Ce livre avait toutes raisons d’être un coup médiatique, l’exploitation à des fins lucratives de la réputation sulfureuse de nos deux auteurs. Or, à mon sens, il n’en est rien. Bien au contraire. Il s’agit d’un ouvrage magnifique par la profondeur des thèmes abordés et l’émotion qui s’en dégage. Bien sûr il y a toute une partie - sans doute celle que privilégiera la critique - sur l’acharnement dont nos deux auteurs prétendent, à tort ou à raison, être victimes, et chacun aura son avis là-dessus, mais en dehors de la polémique immédiate, les pages sur la meute, la calomnie, le harcèlement, sont très belles. Et puis il y tout le reste, une réflexion tendue, passionnée, sur la foi et le matérialisme, l’engagement, la judéité, l’essence de la poésie, le devenir contemporain, etc., et puis l’évocation de l’enfance, des figures parentales, et puis cette intimité que l’on voit naître pour ainsi dire sous nos yeux - si émouvante par la joie que l’un et l’autre en éprouve - entre deux esprits nourris aux mêmes sources, puisant aux mêmes références littéraires et philosophiques. Dans cette époque qui est la nôtre d’acculturation avancée et de rupture avec tout ce qui constitue les fondements de notre identité, c’est rassurant et revigorant.

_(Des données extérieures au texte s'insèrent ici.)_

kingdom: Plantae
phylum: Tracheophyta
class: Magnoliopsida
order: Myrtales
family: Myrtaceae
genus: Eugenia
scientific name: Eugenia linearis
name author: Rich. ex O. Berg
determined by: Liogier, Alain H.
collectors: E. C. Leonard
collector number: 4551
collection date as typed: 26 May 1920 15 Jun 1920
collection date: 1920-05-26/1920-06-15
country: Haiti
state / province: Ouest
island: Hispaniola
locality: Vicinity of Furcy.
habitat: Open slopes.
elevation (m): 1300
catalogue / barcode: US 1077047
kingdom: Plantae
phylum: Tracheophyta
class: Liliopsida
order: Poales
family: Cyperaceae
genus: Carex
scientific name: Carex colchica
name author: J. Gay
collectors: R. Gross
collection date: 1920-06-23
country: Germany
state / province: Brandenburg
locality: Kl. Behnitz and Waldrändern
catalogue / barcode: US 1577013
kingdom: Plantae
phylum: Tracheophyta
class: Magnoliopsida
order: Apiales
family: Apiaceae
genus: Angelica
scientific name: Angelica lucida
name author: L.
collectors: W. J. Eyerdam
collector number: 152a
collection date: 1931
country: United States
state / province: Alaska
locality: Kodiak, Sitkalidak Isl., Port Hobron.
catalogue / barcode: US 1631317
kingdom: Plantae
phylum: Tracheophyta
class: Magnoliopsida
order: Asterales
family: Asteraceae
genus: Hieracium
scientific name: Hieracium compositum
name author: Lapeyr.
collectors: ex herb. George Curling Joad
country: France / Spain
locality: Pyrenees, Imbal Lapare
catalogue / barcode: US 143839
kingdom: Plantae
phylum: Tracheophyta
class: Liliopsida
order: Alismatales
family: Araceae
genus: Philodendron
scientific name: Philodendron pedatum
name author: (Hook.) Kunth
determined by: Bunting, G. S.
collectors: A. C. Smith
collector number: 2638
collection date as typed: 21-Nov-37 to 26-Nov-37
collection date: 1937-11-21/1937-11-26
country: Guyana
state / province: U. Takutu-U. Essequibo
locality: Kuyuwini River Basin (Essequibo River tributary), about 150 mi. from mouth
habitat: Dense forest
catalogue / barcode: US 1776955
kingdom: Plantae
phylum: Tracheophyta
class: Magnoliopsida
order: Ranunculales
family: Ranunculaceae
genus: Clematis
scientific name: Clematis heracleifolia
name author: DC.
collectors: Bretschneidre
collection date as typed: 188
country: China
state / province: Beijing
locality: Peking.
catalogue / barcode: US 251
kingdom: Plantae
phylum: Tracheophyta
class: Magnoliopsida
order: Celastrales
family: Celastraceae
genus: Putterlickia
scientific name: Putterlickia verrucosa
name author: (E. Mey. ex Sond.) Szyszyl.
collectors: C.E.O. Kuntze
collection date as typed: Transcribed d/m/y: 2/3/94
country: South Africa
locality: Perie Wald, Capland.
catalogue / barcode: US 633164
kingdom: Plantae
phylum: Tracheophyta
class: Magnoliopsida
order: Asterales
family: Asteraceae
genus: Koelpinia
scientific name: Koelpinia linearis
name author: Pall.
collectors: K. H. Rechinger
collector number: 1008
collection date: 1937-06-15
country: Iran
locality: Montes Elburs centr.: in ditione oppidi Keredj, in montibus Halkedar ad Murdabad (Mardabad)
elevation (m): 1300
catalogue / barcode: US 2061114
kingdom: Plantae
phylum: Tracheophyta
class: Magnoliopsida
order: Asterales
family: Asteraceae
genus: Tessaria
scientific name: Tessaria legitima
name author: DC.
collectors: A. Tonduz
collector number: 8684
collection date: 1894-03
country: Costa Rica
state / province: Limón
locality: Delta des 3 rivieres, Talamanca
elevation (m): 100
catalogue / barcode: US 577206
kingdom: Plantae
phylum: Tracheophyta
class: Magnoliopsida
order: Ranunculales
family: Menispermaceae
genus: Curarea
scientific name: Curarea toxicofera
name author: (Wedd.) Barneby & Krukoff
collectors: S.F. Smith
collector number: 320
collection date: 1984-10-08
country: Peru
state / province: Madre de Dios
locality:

Cette note de lecture est donc un signal d’alerte pour ceux que le bruit ambiant aurait pu tromper sur la marchandise. Bien sûr, je sais que beaucoup préfèreront rester sous la bannière de Télérama ou du Nouvel Observateur (je ne sais pas ce que ces journaux ont écrit de ce livre mais je me doute). Un des traits caractéristiques du caractère français est l’autodénigrement. Chacun cultive le scepticisme afin d’être sûr de faire partie de ceux à qui « on ne la fait pas ». Ainsi Michel Houellebecq est considéré à peu près partout dans le monde comme le plus grand écrivain français contemporain, mais ici on ne s’en doute même pas, on préfère ricaner, on prétend qu’il ne sait pas écrire. Dans ma jeunesse on prétendait que Picasso ne savait pas dessiner. Les mêmes aujourd’hui courent à son exposition. Dans vingt ou quarante ans les contempteurs de Michel Houellebecq inaugureront des lycées à son nom. Lisez Ennemis Publics sans attendre jusque là.